## SELECTED EXCERPT
- Opening Delimiter -
First, we divided the 298 accounts into different categories based on their Twitter biography. Each Twitter account comes with the possibility to write a 160-character long presentation. For this study, and for the characterization of the accounts, we read the presentations in the bios and divided the whole group into nine different categories. Accounts associated with certain sectors or groups were early discernible – such as companies, political actors, advocacy organizations, media, public authorities and agencies. Accounts held by different persons were more difficult to characterise, but after working with different categories we decided to divide those who present themselves as having a personal experience of disabilities from those who present themselves in relation to a professional title, thus giving us two more categories – individuals and professionals:
Second, we ran the dataset composed of the tweets through the co-occurrence program Textometrica (Lindgren & Palm 2011) so as to detect co-occurrences of the accounts within the separate tweets. Here, we were interested in how and to what extent user accounts co-occur with each other (i.e., who addresses whom, and who is retweeted by whom, in order to get an understanding of the network of twitterers and how senders, receivers and retweets relate to each other). This will be described and analysed in the findings section below.
There are three different ways a user name can be used in a tweet. First, there are senders (i.e., those who write and post a tweet). Second, there are the receivers (i.e., those who are addressed in a tweet). Third, there are those whose tweets are retweeted (i.e., tweets that are picked up and re-sent to followers).
- Closing Delimiter -
## ACTIVITY
Summarize the passage on sorting Twitter accounts in two sentences. The lines that come next are separate material, apart from the passage above.

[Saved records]
- Opening Delimiter -
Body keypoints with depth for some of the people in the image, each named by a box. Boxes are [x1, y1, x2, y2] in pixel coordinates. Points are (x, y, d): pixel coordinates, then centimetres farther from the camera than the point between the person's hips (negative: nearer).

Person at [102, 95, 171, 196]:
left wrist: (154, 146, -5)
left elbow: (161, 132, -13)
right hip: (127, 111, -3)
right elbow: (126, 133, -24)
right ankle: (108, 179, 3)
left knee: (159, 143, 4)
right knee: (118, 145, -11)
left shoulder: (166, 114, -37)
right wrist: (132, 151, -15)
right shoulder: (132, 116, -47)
- Closing Delimiter -
- Opening Delimiter -
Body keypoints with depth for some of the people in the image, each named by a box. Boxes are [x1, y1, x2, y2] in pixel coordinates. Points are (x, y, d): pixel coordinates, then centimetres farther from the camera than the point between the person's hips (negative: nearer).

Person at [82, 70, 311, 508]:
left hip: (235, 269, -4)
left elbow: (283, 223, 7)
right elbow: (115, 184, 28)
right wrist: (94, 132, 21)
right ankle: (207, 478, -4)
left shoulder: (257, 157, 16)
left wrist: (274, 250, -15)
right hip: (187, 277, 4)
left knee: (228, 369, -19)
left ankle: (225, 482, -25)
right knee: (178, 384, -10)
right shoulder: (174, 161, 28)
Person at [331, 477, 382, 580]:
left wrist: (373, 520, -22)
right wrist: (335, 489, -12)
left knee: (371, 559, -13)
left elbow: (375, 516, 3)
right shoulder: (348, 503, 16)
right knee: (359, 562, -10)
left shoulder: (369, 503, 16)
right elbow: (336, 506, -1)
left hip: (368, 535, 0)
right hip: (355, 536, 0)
- Closing Delimiter -
- Opening Delimiter -
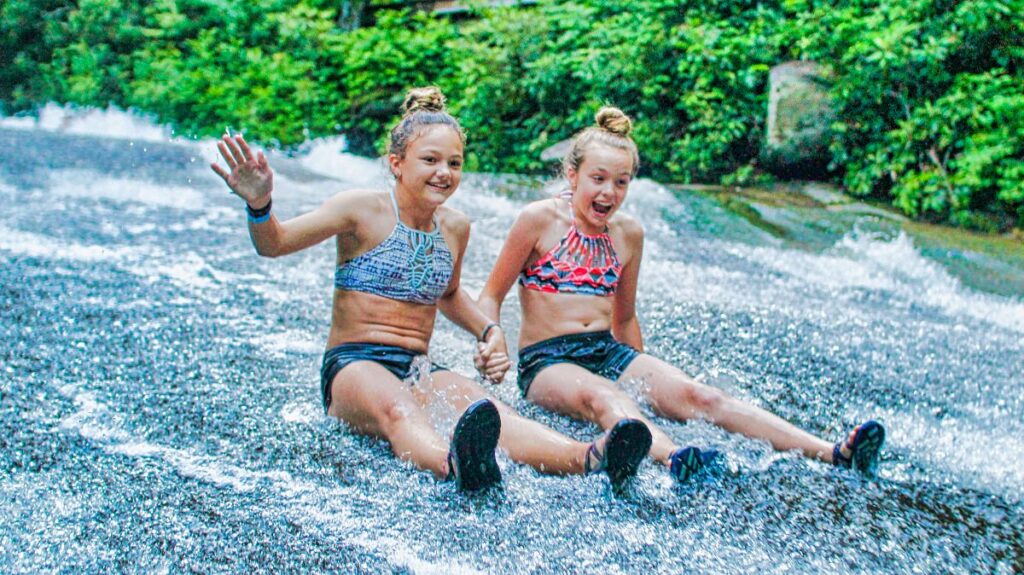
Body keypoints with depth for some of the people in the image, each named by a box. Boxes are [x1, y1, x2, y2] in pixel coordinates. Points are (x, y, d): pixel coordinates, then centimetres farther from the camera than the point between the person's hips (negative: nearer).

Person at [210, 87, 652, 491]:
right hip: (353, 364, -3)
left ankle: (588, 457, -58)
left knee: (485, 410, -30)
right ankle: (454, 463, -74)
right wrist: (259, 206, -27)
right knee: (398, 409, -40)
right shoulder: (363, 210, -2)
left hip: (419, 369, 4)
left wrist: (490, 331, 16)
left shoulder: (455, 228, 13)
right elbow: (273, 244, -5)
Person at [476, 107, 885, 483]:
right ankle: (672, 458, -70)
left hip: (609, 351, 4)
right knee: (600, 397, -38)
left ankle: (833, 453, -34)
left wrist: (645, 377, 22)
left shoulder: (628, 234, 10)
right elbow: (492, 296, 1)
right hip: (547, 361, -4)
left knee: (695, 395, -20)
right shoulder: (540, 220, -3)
- Closing Delimiter -
## EXPECTED ANSWER
The 298 accounts were divided into nine categories based on their Twitter bios, such as companies, political actors, advocacy organizations, media, and public authorities and agencies, with people split into individuals with personal experience of disabilities and professionals. The tweets were then run through the co-occurrence program Textometrica to see how accounts co-occur within tweets as senders, receivers, and those whose tweets are retweeted.